THE TASK: Find the lines holding the string "middle" in the data, then copy all of them.

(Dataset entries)
########
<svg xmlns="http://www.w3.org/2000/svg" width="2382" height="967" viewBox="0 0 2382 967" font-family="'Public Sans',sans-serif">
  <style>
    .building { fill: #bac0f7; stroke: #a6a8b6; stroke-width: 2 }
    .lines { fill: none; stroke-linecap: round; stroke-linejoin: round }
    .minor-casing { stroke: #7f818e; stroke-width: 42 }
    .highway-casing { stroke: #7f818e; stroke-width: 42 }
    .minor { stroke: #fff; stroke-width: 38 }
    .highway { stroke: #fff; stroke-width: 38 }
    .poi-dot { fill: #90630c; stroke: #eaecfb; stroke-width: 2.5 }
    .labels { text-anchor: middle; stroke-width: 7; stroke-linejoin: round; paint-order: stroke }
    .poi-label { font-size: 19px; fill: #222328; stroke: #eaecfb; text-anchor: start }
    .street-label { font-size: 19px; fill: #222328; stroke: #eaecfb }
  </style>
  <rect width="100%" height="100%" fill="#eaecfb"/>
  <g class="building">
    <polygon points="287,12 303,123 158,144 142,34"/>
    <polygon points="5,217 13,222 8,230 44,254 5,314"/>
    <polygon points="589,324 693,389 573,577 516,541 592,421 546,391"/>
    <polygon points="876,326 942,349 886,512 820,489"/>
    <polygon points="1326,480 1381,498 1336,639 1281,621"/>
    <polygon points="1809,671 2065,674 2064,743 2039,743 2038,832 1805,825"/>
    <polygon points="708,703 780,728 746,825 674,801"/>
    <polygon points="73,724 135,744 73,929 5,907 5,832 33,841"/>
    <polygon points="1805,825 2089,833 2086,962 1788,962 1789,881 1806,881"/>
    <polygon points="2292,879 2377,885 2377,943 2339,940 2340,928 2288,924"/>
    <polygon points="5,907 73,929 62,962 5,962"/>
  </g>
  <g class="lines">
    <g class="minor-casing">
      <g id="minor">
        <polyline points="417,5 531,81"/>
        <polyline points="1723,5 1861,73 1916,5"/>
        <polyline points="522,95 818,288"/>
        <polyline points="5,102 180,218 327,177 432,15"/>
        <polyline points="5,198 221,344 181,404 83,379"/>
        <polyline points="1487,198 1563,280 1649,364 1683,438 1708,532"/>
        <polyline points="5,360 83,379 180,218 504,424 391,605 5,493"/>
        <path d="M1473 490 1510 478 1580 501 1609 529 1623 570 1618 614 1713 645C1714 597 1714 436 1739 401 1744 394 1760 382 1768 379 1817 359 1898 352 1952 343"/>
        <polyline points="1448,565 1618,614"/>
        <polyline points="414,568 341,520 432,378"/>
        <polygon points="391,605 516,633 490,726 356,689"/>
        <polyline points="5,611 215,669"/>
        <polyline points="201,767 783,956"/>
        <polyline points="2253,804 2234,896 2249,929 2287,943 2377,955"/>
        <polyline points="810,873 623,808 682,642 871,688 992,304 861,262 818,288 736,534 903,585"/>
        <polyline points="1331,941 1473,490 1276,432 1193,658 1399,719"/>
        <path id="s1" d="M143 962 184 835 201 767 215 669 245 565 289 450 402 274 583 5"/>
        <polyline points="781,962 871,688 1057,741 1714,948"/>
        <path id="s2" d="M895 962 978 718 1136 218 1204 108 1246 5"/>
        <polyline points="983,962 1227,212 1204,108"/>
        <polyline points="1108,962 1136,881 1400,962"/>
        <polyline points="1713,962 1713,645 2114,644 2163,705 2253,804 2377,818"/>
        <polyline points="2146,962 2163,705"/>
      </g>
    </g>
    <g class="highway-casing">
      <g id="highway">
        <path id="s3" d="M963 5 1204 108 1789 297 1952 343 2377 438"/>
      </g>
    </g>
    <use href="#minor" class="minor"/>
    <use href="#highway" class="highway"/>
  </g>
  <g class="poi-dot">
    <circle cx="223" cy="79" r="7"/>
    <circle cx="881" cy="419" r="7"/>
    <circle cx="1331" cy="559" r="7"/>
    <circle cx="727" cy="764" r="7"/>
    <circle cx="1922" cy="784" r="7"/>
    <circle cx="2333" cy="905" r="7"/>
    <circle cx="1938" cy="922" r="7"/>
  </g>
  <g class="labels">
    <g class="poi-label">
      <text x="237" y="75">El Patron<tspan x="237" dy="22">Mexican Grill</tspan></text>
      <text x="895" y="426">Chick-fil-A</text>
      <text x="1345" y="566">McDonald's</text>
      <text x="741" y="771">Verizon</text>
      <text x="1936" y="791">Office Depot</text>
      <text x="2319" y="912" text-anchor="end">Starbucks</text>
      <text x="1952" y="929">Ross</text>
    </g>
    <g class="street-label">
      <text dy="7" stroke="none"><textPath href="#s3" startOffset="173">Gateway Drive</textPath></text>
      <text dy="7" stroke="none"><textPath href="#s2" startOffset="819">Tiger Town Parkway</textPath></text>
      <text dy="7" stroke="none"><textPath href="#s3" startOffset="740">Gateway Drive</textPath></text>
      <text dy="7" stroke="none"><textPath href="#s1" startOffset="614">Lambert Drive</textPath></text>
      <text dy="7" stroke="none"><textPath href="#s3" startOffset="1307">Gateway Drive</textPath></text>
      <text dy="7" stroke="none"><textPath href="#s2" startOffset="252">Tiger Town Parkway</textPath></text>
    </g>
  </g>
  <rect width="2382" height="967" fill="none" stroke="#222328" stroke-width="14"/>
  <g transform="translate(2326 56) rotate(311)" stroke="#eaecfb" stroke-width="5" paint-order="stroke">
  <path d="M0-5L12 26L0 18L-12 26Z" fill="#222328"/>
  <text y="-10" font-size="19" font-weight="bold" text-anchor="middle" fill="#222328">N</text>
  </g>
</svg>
########
WRITTEN RESPONSE:
    .labels { text-anchor: middle; stroke-width: 7; stroke-linejoin: round; paint-order: stroke }
  <text y="-10" font-size="19" font-weight="bold" text-anchor="middle" fill="#222328">N</text>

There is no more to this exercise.